*CONSIGNE*: Recopiez le passage sur l'aide sociale à l'enfance en commençant par "Côté constats, la" et en allant jusqu'à "suivis par l'ASE.", en renommant "chantier" en "projet".

*TEXTE*:
::::::
Côté constats, la ministre a évoqué "l'articulation complexe mais essentielle" entre Etat, départements et associations. Mais aussi les "nombreuses défaillances", une "mise en oeuvre beaucoup trop hétérogène", "des disparités territoriales non négligeables, des conditions de prise en charge pas adaptées". D'où la nécessité d'un "immense chantier de refondation". Un chantier que Catherine Vautrin envisage autour de quatre "priorités".
- "Fixer des normes et des taux d'encadrement dans les pouponnières et l'ensemble des établissements" accueillant des enfants suivis par l'ASE.
- S'agissant des pouponnières, Catherine Vautrin envisage un décret "révisant les conditions de prise en charge" d'ici fin juin. Ce décret - qui doit faire l'objet d'une concertation avec, notamment, les départements, "dans les semaines qui viennent" - portera sur les ratios d'encadrement, mais aussi sur la durée de placement maximale, avec "une cible de trois mois dans un premier temps, diminuant progressivement à six semaines". "La pouponnière ne doit être qu'un lieu temporaire de placement", a-t-elle souligné. Autre objectif : "redéfinir les conditions et les critères d'adoption des enfants en pouponnière".
::::::
[Lignes d'un jeu de données]
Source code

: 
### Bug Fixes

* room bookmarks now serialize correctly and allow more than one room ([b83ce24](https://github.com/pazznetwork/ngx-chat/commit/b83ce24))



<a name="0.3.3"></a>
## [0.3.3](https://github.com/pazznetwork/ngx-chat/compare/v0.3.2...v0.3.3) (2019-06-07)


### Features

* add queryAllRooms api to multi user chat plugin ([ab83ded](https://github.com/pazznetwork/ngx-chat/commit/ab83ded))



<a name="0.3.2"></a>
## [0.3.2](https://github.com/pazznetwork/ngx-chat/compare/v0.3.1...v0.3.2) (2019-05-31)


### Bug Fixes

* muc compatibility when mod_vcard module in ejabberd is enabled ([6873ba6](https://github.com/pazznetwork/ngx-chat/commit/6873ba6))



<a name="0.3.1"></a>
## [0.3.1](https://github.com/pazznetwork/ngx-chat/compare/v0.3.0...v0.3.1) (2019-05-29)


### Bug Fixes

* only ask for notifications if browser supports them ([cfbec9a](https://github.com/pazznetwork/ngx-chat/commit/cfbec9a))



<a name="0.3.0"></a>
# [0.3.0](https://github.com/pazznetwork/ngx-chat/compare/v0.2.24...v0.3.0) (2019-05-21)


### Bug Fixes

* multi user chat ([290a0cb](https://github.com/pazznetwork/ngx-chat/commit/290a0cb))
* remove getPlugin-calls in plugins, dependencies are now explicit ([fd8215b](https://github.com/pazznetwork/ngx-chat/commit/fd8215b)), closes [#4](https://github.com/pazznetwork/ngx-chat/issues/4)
::::::
*CORRIGÉ*:
Côté constats, la ministre a évoqué "l'articulation complexe mais essentielle" entre Etat, départements et associations. Mais aussi les "nombreuses défaillances", une "mise en oeuvre beaucoup trop hétérogène", "des disparités territoriales non négligeables, des conditions de prise en charge pas adaptées". D'où la nécessité d'un "immense projet de refondation". Un projet que Catherine Vautrin envisage autour de quatre "priorités".
- "Fixer des normes et des taux d'encadrement dans les pouponnières et l'ensemble des établissements" accueillant des enfants suivis par l'ASE.